Justin Trudeau a à son tour rejeté les remontrances de son collègue. Le Canada n’a toujours pas décidé s’il laisserait Huawei contribuer à la construction du réseau 5G au pays. Le gouvernement répète régulièrement qu’il consulte ses experts en matière de sécurité nationale, d’intelligence et de communications. « Les choix que nous allons faire seront basés sur les faits et non sur des considérations politiques », a tranché le premier ministre.

La conférence de presse des deux hommes a en outre révélé que les États-Unis et le Canada ne logent pas à la même enseigne quant au rôle que peut jouer Cuba dans la crise démocratique qui déchire le Venezuela. Alors que Mike Pence a dénoncé « l’influence maligne de Cuba au Venezuela », Justin Trudeau a plaidé que Cuba avait « le potentiel de jouer un rôle très positif pour le bien-être et la future stabilité du Venezuela ». Les États-Unis allèguent que Cuba a déployé des milliers de soldats dans le pays, qui y soutiennent le régime du président Nicolas Maduro. Cuba rétorque que ce sont de simples travailleurs humanitaires.

L’ALENA au menu

Cette première visite du vice-président américain au Canada portait cependant surtout sur le libre-échange entre le Canada et son voisin du sud et la signature du nouvel accord entre les deux pays et le Mexique.
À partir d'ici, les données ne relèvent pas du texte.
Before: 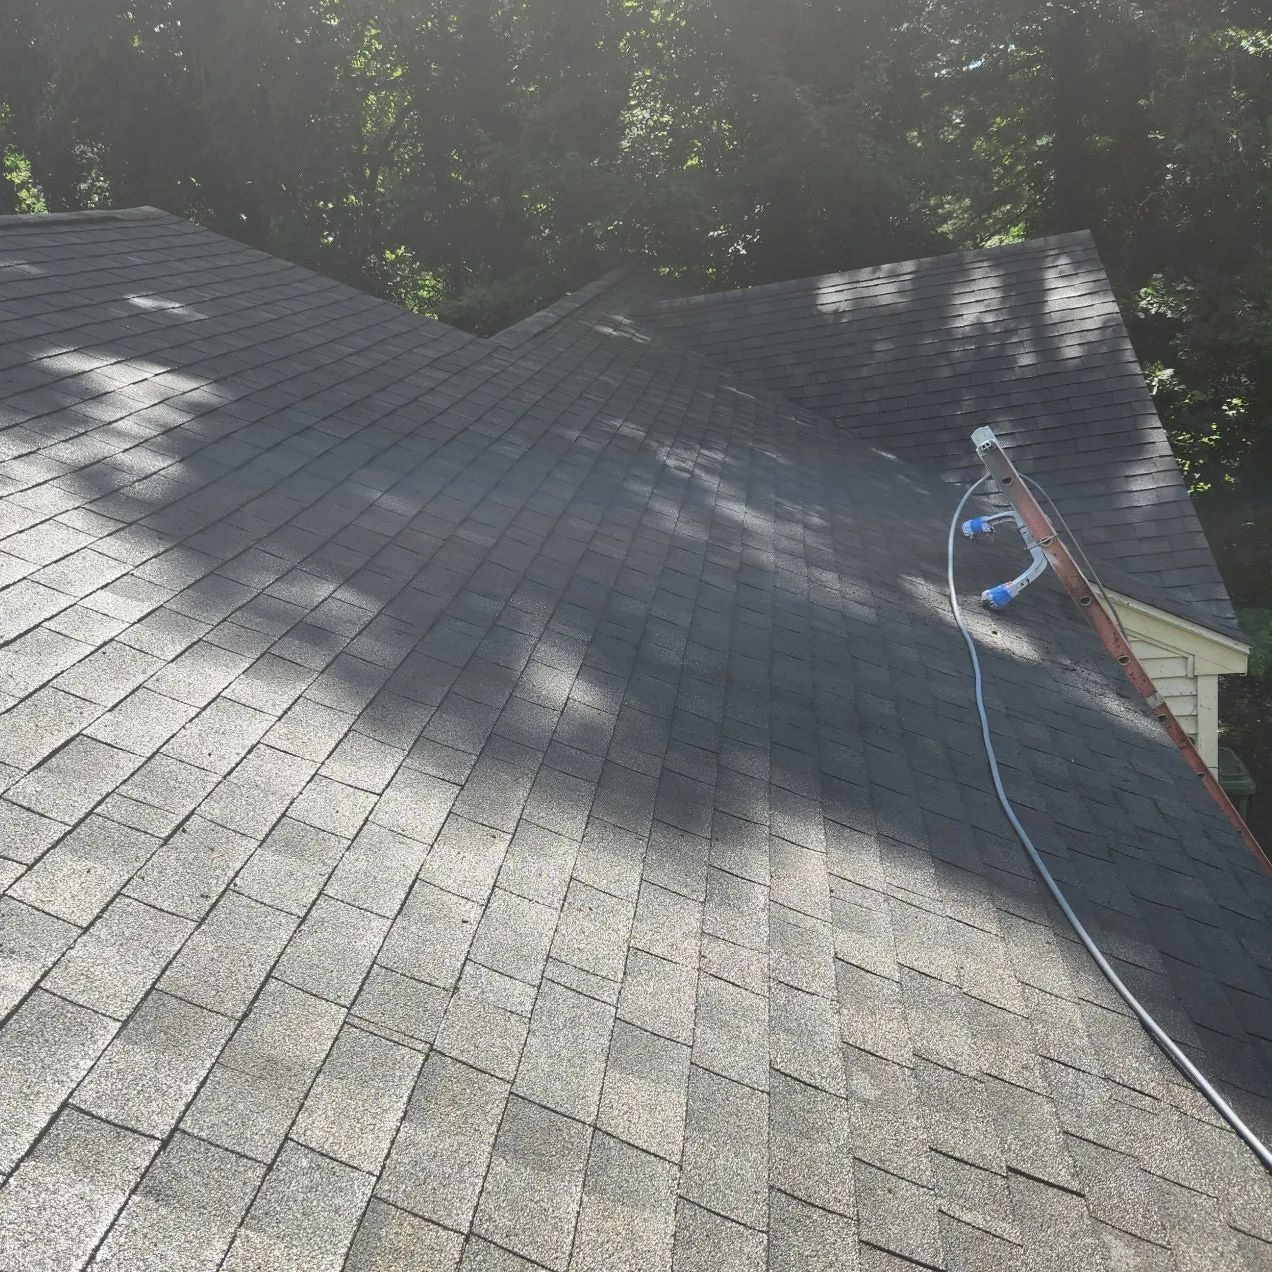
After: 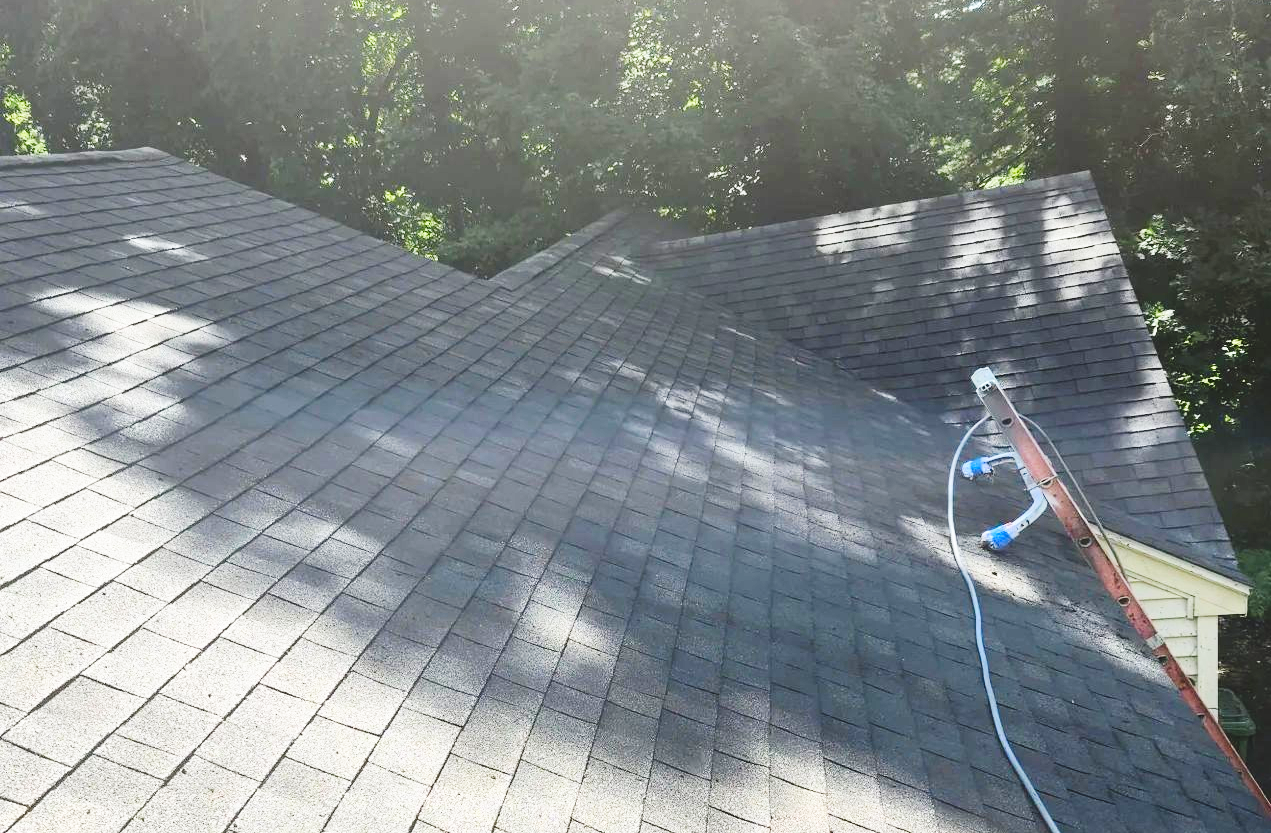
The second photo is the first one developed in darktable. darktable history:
crop and rotate: top 4.73%, bottom 29.732%
base curve: curves: ch0 [(0, 0) (0.036, 0.025) (0.121, 0.166) (0.206, 0.329) (0.605, 0.79) (1, 1)], preserve colors none
contrast brightness saturation: contrast 0.199, brightness 0.168, saturation 0.219
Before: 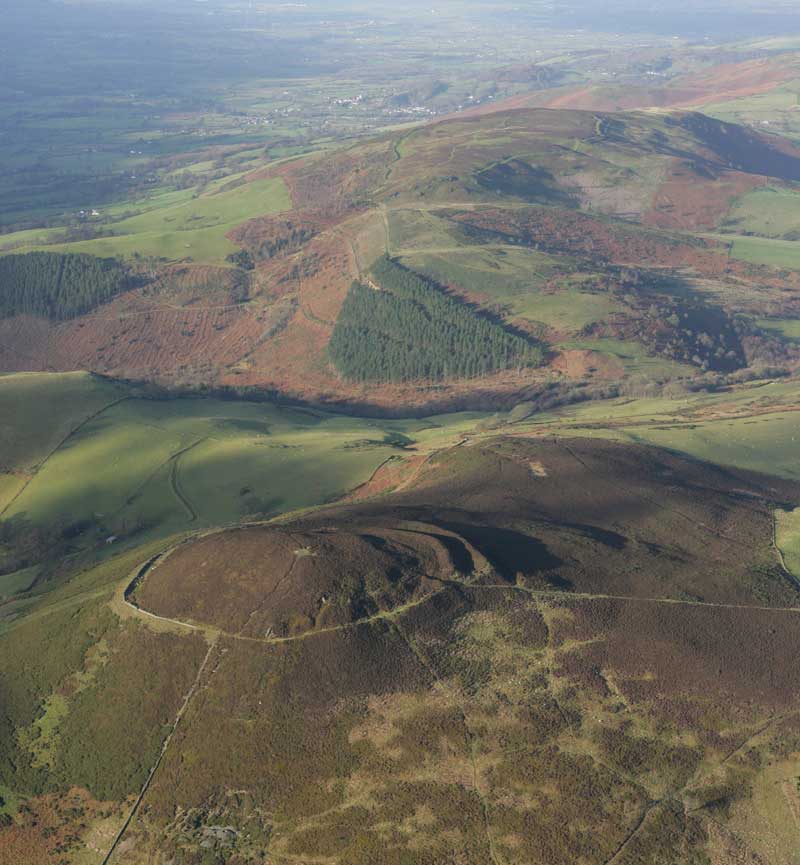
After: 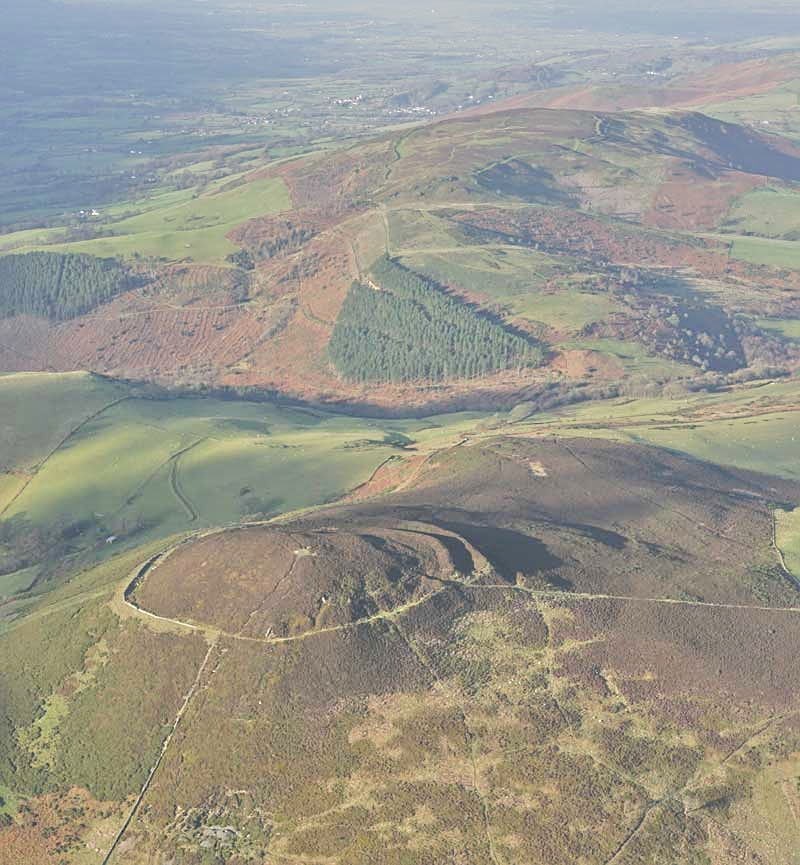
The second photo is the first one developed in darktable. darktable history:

M. Trudeau a déposé cette semaine un projet de loi pour le ratifier. Malgré l’impasse sur le sujet entre les républicains et les démocrates à Washington, M. Pence a martelé qu’il avait confiance que le nouvel ALENA allait être ratifié au sud de la frontière cet été.

« J’ai assuré au premier ministre que le président et moi-même sommes déterminés à travailler avec les membres du Congrès et le leadership pour faire progresser l’accord », a fait valoir M. Pence en point de presse. « Nous demeurons persuadés que l’accord recevra un large soutien au Congrès. » Le gouvernement Trump a justement lancé le processus de ratification jeudi, pour y envoyer prochainement le texte du nouveau traité.
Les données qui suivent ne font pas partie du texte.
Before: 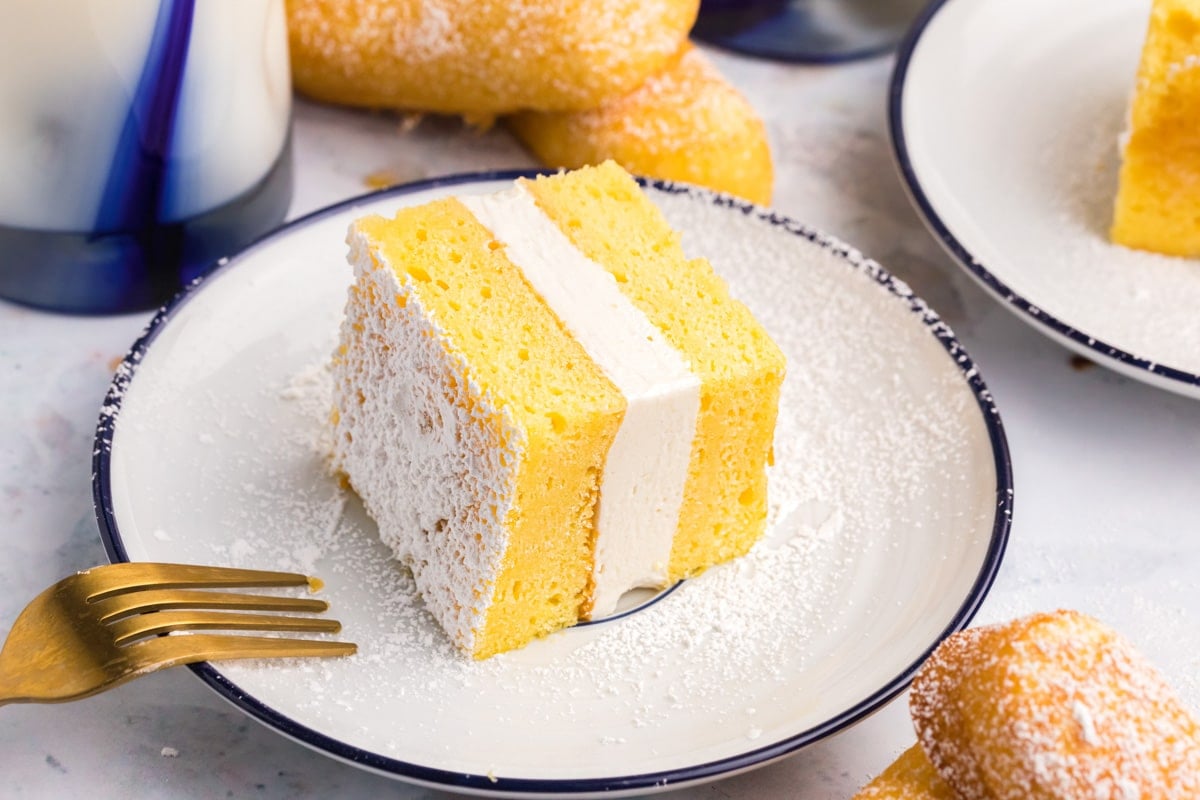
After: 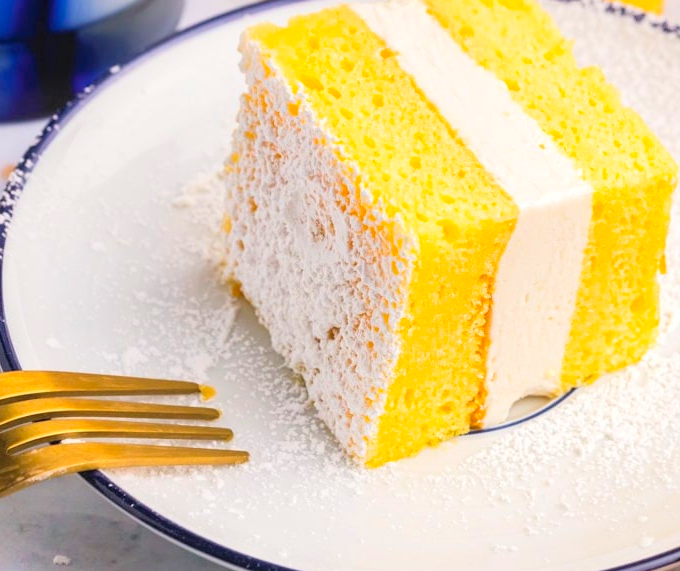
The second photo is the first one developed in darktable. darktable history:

Justin Trudeau a tenté de prêter main-forte à ses vis-à-vis et de convaincre les démocrates des bénéfices du nouvel accord, en citant les clauses sur des enjeux progressistes comme l’environnement et les droits des travailleurs. « Nous espérons que les démocrates américains comprendront qu’il s’agit d’améliorations importantes sur des enjeux auxquels ils tiennent, tout comme les libéraux canadiens. »

Le vice-président Pence a par ailleurs réitéré l’appel des États-Unis pour la libération des deux Canadiens détenus en Chine depuis l’arrestation de la dirigeante de Huawei, Meng Wanzghou, à Vancouver en décembre. « Nous savons que vous ne serez pas intimidés par ce genre de tactiques coercitives. Et nous non plus », a-t-il assuré au premier ministre Trudeau.

Bien que les deux hommes aient insisté sur le fait que la relation Canada-États-Unis est en bonne posture, la visite du vice-président a permis de rappeler que le président Donald Trump n’a quant à lui toujours pas effectué de visite officielle au Canada — outre son rapide passage au G7 de Charlevoix — depuis son élection.